**Kutipan Dokumen**
* * * *

Sampai sekarang pun saya belum punya kesempatan menjelaskan latar belakang keputusan saya waktu itu. Yang jelas pilihan saya tersebut sangat tepat. Sampai sekarang mantan dirut itu masih tetap jadi orang hebat. Jadi menteri yang penuh prestasi.
Dalam menghadapi marahnya Pak Said tadi saya juga diam. Tidak berusaha menjelaskan mengapa koran perlu bersikap independen. Saat itu pun independen dianggap anti Golkar.
Saya terus saja mendengarkan kemarahan beliau. Pak Said tahu bahwa saya mendengarkan sungguh-sungguh. Saya sudah bertekad: berapa jam pun dimarahi akan tetap diam-pasrah seperti itu.
Terakhir Pak Said sampai pada puncaknya: mengancam akan menutup Jawa Pos. Ia bisa melakukan itu.
Saya tidak menunjukkan ekspresi kaget atau menantang. Beliau terus berkata-kata mengenai kekuasaan yang beliau miliki. Saya tetap diam. Maka beliau tegaskan: Jawa Pos akan ditutup.

* * * *

**Data Tugas**

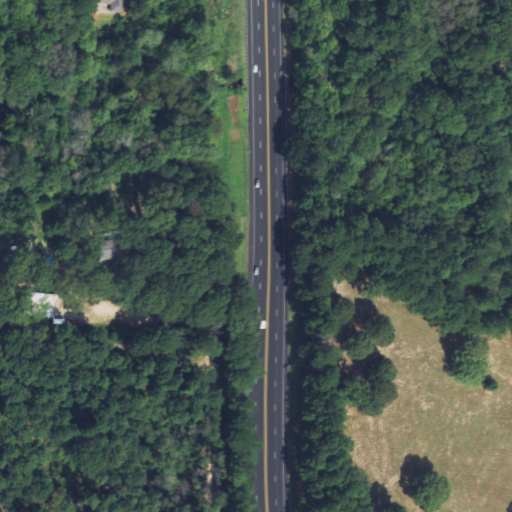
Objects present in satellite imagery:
building: (117, 4)
road: (270, 255)
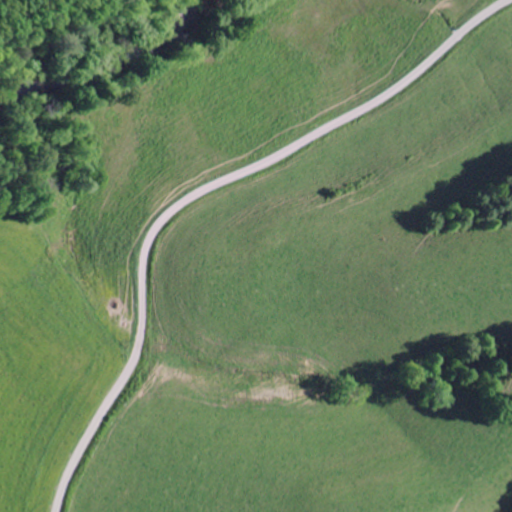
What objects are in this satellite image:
river: (110, 62)
road: (199, 191)
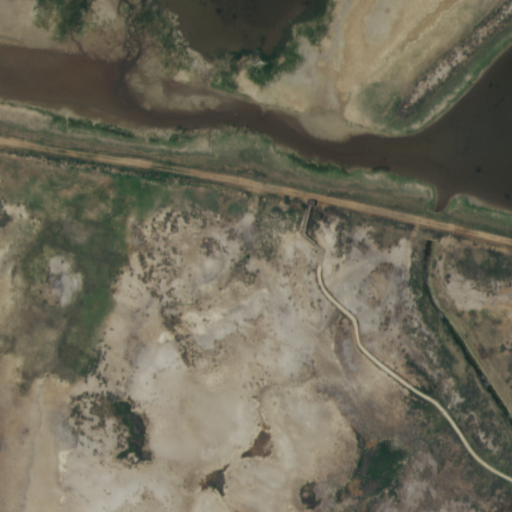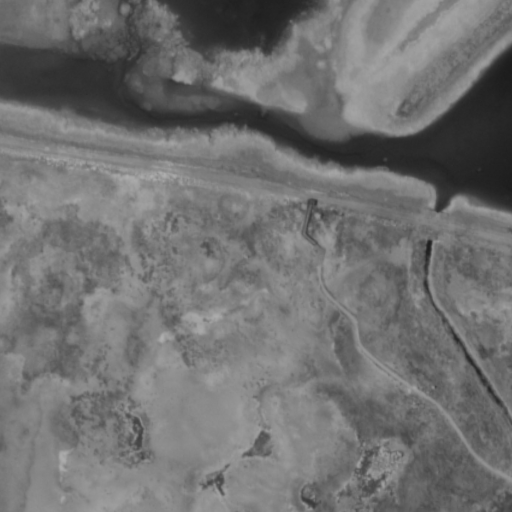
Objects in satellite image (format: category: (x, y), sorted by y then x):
road: (371, 362)
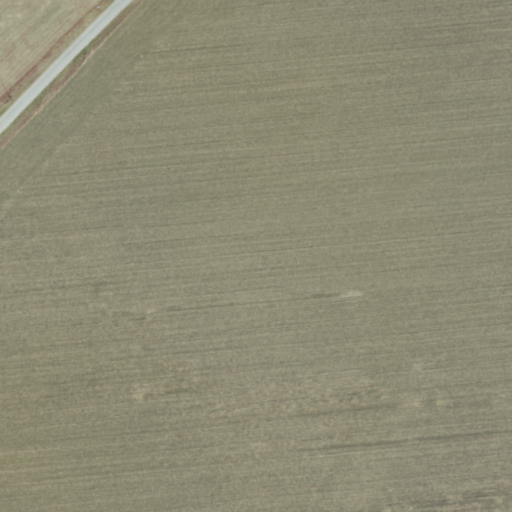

* * * *

**Tugas Anda**
a) Terjemahkan ke dalam bahasa Inggris kalimat dari kutipan dokumen ini: "Terakhir Pak Said sampai pada puncaknya: mengancam akan menutup Jawa Pos."
b) Ambil semua baris data yang memuat kata "satellite". Perhatikan huruf besar dan kecil.

**Pembahasan Jawaban**
a) Finally, Mr. Said reached the peak of his anger: he threatened to shut down Jawa Pos.

b)
Objects present in satellite imagery:
What objects are in this satellite image:
Objects in satellite image (format: category: (x, y), sorted by y then x):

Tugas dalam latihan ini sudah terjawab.